I’m looking for a low-level explanation of how post-training quantization (PTQ) and, specifically, the INT8 calibration process works. My goal is to understand the underlying mechanics and best practices.
Here are my specific questions:
How do INT8 calibration algorithms work?
What are the best practices for the calibration dataset?
Should it be the same as the training dataset?
What are the consequences of using a different dataset?
How does Post-Training Quantization compare to Quantization-Aware Training (QAT)?
I honestly don’t know very well, but this is a great article.
A quick overview is that the process is calibrating the model weights to ensure that it ‘responds’ the same when converting to INT8 precision. That’s why you need the calibration data, which gives the calibration process a ‘test’ measurement to find the best conversion.

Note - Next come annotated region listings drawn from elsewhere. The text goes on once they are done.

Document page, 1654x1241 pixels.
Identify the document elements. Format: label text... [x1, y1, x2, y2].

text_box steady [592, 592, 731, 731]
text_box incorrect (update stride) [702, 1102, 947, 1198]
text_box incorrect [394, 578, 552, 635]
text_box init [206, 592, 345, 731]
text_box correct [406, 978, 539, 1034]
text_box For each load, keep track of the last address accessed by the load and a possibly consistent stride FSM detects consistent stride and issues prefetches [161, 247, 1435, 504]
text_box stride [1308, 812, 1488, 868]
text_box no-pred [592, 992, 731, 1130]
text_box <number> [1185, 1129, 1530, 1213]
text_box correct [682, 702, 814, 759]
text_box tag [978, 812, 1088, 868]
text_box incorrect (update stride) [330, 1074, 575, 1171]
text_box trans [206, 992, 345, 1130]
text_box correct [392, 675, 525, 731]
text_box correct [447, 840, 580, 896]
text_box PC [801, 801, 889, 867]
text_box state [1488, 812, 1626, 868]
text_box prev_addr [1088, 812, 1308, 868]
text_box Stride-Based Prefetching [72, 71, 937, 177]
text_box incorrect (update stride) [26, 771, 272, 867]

Calibrate with as much data as you can. Provide samples that are diverse and representative of your use case, definitely want to include a few examples of every class (at least). You can use your training, validation, and/or test set images, but you can probably also use it on new data, although it might not calibrate well. The article linked above might help with additional understanding.
PTQ is quick and easy compared to QAT, but generally you’ll lose some performance with PTQ. QAT will help the model stay as accurate as possible, but using PTQ from FP32 → INT8 will have some accuracy loss (generally FP32 → FP16 there is no accuracy loss).